Although Bernadotte’s mission was not the beginning of the UN’s engagement with the question of Palestine – that task would belong to the 1947 General Assembly – both his report and resultant killing set in motion a series of events that would indelibly mark both Palestine and the UN in legal terms, as if newborn siblings conjoined at the hip.
For Palestine, Bernadotte’s recommendations resulted in General Assembly resolution 194(III) of 11 December 1948 which, inter alia, affirmed the right of the refugees to return and to compensation, and created the United Nations Conciliation Commission for Palestine (UNCCP) ostensibly to help realize that goal. As covered in Chapter 4, the UNCCP would ultimately fail in this task, leaving generations of Palestinian refugees in a lurch, dependent on other UN bodies for humanitarian aid and assistance while remaining intent, to this very day, on the promise of the UN’s affirmation of their international legal rights.
For the UN, Bernadotte’s assassination resulted in an advisory opinion of the ICJ that would immediately become required reading for international lawyers for generations to come. The 1949 Reparation for Injuries Suffered in the Service of the United Nations advisory opinion established the UN’s capacity to bring international claims against states for reparation for damages caused to both the Organization and to persons in its service. As an opinion of the principle judicial organ of the UN, this gave the Reparations case a unique constitutional character, affirming the Organization’s international legal personality which remains a fixed feature in international life.
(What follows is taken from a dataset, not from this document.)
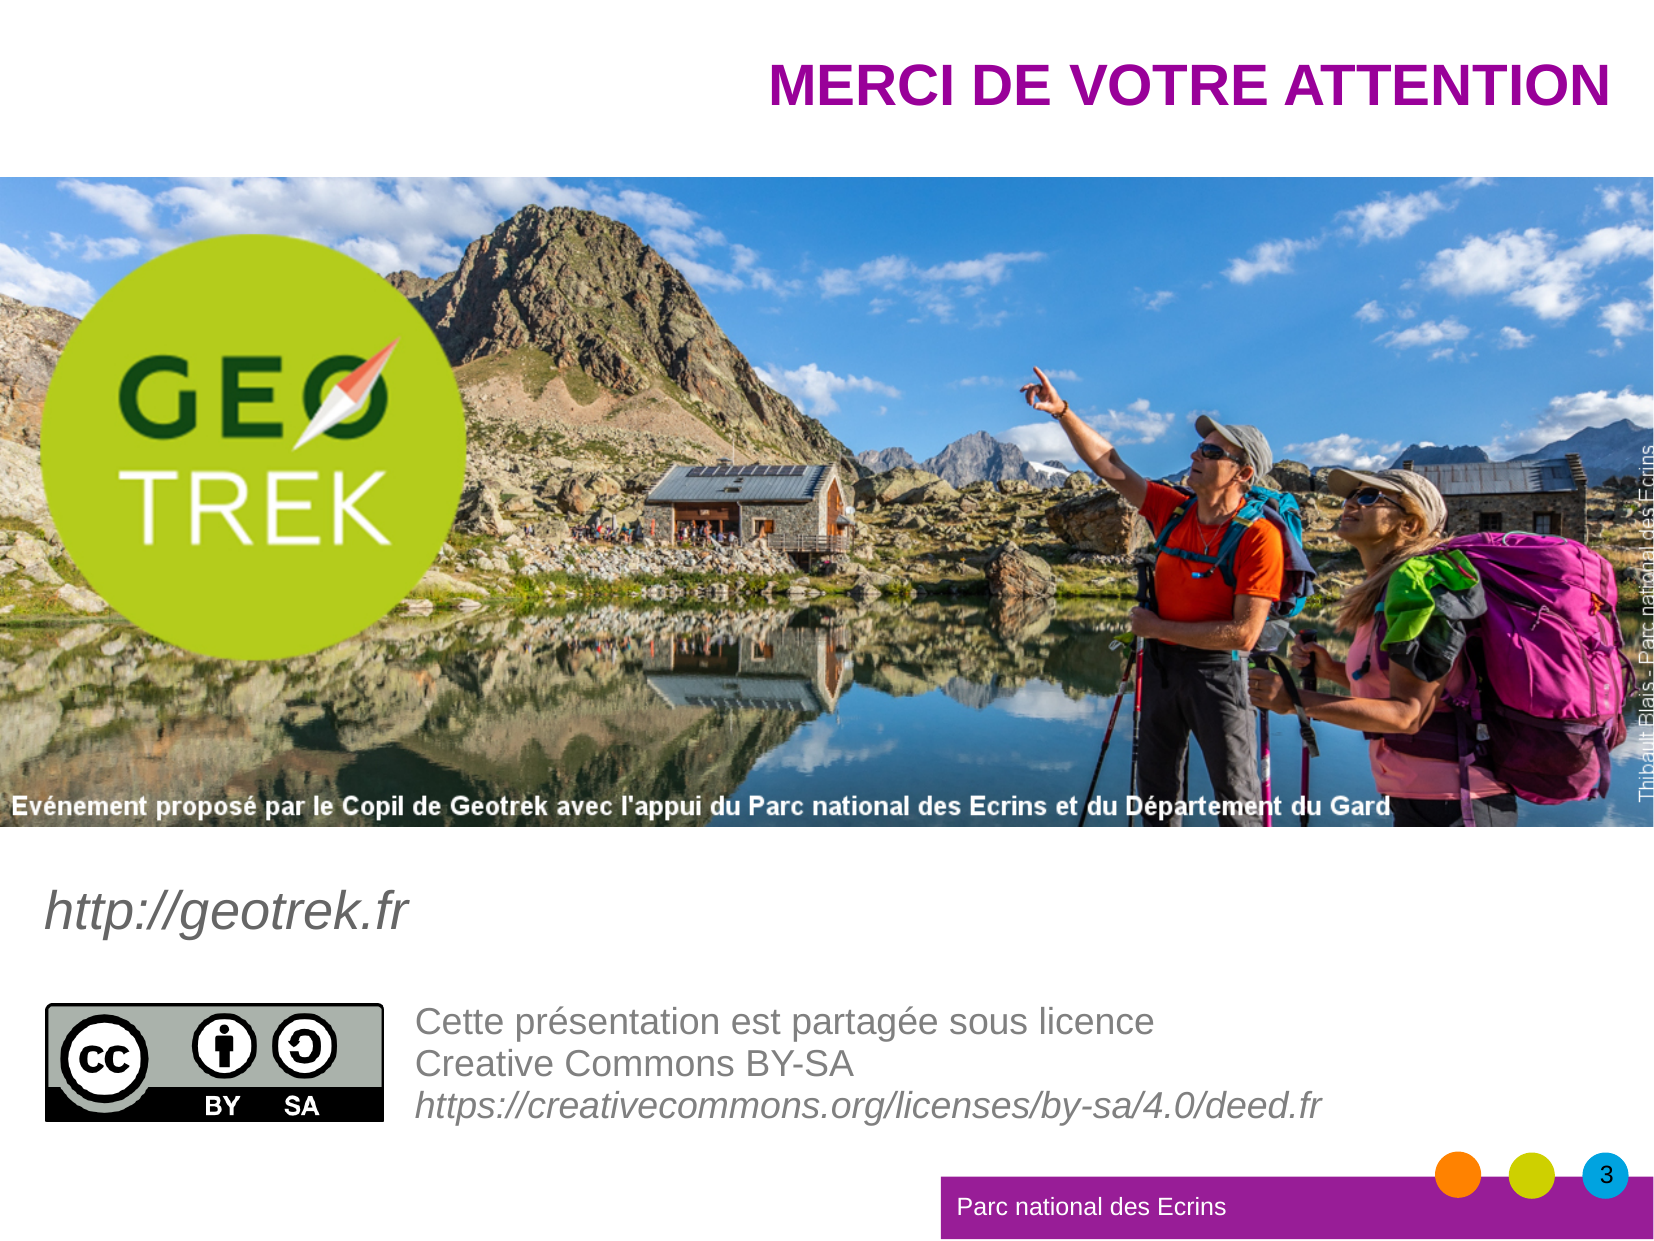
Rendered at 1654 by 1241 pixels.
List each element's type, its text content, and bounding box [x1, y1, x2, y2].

One curious element of the Reparations case, however, is that nowhere in the opinion is any account given by the Court of the facts that actually gave rise to it. Bernadotte, his assailants, Palestine – nothing appears to suggest that these people or that place ever figured into the case. The ICJ thus rendered its opinion as though emerging from a complete vacuum. Technically, it is of course possible (oftentimes even preferable) to give advisory opinions in the abstract, as they are sometimes sought to answer broad legal questions. Nevertheless, there is an allegorical point in Palestine’s absence from the opinion.
On the one hand, but for the question of Palestine which, as we shall see, the UN had a central role in creating, the Court’s affirmation of the UN’s international legal personality would never have arisen at that pivotal time. In a sense, then, the UN owes its international legal standing to Palestine. On the other hand, by keeping Palestine out of the story, Reparations can be read as reflecting the Organization’s desire to hide its own demons when it comes to the role it has played in failing to uphold and apply international law in Palestine’s case. With Palestine hidden from view, the Organization has thus been able to carry on as the self-proclaimed guarantor of the international rule of law without regard to the plight of Palestine or its people, who have yet to benefit fully from law’s promise.
Some seventy-five years on, Palestine looms large in the life of the UN. This book is a modest attempt to chart that story, with a view to better understand the Organization and the unique and important role it can play in ensuring that justice is done in accordance with a truly universal international law, responsive to the needs of those many in our world would rather wish away.